PAGE EXCERPT:
PostNuke

Flexible Content Management System

News

PostNuke and its future language system: a translator's viewpoint

Contributed by on Sep 11, 2005 - 10:31 PM

1 What this article is about, and why I'm writing it


PostNuke has developed quite a lot since it forked from PHP-Nuke; many changes have already been implemented in 0.7.6.0, and many more will be reflected in 0.8. However, compared with other parts of the core code, the language system hasn't changed much. And what has changed recently might not always have been a good idea.


Most of the development work on PostNuke is done by speakers of European languages (predominantly English and German, but also Danish, French and Spanish, to name but some). Speakers of those languages might not be aware of the differences between their mother tongue and some of the more-exotic but widely-spoken languages in the world. Since I spend quite a bit of my time applying different languages, I'd like to show a few problems and make a few suggestions that perhaps could be further discussed.


I have looked through the PostNuke language files before, but it was only when I, together with two students, attempted to translate them into Chinese that we noticed how difficult a task that can be. Parts of PostNuke 0.7.6.0 actually cannot be translated meaningfully into Chinese or Japanese anymore.


When I was working on the translation, I happened to "complain" in the pnLanguages forum on PostNuke's NOC (Network Operations Center) about a few of the problems, and was answered by David Nelson of the pnLanguages team. He suggested I should put all my "frustration" (well, it isn't that serious, but some of the problems really are…) into an article, which is what I'm doing right here and now.


2 Current problems with PostNuke's language system


There is a thread [1] on the PostNuke forums, started by ColdRolledSteel, in which he raised a number of very important points. It was that thread that actually made me start thinking about the shortcomings of the current language system, and what the solutions might be.

QUESTIONS TO ANSWER:
1. For the PostNuke language-system article, decide whether each statement agrees with it: (a) Compared with other parts of the core code, the language system has changed a great deal. (b) Parts of PostNuke 0.7.6.0 can no longer be translated meaningfully into Chinese or Japanese. (c) The forum thread that started the author thinking about the language system was begun by David Nelson.
2. Echo the PostNuke language-system article word for word from "1 What this" to "a good idea.".

STUDY MATERIAL:
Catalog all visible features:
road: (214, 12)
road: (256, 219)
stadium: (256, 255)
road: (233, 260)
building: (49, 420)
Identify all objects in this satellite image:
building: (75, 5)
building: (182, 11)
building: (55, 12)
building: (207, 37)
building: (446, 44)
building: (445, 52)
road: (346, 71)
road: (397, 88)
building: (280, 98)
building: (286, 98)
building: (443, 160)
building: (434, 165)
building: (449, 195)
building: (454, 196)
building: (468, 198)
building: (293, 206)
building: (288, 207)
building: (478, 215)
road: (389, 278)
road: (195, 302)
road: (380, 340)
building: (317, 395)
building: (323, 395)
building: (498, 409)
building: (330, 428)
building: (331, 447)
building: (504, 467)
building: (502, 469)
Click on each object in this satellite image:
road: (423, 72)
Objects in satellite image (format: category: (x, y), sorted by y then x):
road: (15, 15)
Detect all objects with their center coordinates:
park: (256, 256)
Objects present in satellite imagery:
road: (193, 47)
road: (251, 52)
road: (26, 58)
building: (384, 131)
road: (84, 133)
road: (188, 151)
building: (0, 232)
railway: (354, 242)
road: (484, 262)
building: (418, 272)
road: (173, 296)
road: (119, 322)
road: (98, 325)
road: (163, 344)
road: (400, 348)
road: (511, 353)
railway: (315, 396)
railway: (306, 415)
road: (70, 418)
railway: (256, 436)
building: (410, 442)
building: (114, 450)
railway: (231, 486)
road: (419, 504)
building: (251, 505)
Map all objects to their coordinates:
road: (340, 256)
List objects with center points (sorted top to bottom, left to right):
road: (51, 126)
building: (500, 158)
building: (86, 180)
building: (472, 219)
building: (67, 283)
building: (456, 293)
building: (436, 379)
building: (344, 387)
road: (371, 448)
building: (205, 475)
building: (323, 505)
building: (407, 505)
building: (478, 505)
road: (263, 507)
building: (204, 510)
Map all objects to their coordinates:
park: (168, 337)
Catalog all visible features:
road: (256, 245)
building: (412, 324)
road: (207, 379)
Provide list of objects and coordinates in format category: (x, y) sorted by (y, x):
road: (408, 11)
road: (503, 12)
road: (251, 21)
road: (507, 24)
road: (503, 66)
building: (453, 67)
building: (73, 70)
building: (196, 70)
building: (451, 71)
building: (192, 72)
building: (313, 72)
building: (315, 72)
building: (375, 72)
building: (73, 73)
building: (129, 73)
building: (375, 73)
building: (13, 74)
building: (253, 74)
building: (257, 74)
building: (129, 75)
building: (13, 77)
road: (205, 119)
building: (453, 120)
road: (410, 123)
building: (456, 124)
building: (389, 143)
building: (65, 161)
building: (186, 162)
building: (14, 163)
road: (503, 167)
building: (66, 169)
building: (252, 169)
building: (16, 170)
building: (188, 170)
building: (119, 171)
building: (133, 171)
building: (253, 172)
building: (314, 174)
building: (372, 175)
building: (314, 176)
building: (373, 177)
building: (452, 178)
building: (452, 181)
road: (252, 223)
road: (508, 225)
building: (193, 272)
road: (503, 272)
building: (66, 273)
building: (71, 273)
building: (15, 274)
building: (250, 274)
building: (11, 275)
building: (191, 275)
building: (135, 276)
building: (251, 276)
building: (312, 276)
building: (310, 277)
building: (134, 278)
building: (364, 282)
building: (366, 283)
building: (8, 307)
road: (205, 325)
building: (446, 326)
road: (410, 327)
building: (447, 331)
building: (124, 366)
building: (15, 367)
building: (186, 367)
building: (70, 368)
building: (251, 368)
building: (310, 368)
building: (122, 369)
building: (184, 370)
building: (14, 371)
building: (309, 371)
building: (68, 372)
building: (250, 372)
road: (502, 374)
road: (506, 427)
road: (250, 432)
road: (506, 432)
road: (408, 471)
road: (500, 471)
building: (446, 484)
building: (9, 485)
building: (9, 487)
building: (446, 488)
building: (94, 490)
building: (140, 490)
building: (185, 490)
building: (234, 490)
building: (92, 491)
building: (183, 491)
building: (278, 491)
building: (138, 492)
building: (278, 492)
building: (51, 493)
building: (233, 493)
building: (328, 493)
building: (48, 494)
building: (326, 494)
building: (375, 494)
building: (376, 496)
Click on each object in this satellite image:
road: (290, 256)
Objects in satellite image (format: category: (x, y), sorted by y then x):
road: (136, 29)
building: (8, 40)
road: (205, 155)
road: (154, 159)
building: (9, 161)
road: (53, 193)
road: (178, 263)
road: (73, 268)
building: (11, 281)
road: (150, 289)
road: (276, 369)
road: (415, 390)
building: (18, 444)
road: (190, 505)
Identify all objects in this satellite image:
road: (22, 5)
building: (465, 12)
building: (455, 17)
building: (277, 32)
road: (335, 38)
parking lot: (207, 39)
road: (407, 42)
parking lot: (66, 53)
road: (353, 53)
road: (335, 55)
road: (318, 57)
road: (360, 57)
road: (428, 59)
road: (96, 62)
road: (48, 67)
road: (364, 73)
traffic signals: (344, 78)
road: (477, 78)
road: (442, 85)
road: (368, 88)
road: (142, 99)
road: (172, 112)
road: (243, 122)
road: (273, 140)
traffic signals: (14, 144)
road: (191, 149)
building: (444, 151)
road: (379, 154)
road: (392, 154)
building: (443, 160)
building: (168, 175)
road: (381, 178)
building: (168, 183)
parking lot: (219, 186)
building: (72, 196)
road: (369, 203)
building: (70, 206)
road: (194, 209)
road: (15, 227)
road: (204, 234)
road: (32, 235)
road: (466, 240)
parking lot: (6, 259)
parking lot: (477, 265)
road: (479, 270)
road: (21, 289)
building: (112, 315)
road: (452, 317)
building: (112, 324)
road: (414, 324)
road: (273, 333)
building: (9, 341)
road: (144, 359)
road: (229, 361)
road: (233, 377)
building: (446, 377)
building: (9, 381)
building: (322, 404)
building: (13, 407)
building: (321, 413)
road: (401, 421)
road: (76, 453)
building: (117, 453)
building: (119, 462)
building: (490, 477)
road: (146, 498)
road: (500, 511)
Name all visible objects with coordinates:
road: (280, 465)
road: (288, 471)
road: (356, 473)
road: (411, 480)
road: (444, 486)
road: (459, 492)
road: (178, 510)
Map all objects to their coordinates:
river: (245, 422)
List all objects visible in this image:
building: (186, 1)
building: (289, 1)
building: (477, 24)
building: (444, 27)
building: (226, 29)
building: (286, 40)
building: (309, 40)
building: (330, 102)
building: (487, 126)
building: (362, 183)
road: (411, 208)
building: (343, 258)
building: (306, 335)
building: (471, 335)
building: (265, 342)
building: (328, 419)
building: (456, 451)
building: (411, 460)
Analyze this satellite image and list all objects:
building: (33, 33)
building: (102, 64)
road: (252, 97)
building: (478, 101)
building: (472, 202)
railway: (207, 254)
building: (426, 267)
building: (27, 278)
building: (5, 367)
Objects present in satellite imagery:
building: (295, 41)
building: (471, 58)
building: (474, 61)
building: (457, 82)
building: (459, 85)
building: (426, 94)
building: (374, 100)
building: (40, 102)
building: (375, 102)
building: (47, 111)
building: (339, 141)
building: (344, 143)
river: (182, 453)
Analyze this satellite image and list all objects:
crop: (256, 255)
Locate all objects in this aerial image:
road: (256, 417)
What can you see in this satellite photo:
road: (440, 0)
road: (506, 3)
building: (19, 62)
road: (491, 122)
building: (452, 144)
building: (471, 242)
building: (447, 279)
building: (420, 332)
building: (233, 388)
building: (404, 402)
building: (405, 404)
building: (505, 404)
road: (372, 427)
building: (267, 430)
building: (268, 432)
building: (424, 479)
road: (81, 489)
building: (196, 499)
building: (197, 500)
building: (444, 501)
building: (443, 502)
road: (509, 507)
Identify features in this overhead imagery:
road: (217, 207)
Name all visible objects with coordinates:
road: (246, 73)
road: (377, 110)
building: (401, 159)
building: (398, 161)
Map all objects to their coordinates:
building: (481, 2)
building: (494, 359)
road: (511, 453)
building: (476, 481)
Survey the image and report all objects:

SOLUTION LIST:
1.
(a) No: "compared with other parts of the core code, the language system hasn't changed much."
(b) Yes: "Parts of PostNuke 0.7.6.0 actually cannot be translated meaningfully into Chinese or Japanese anymore."
(c) No: "There is a thread [1] on the PostNuke forums, started by ColdRolledSteel"

2.
1 What this article is about, and why I'm writing it


PostNuke has developed quite a lot since it forked from PHP-Nuke; many changes have already been implemented in 0.7.6.0, and many more will be reflected in 0.8. However, compared with other parts of the core code, the language system hasn't changed much. And what has changed recently might not always have been a good idea.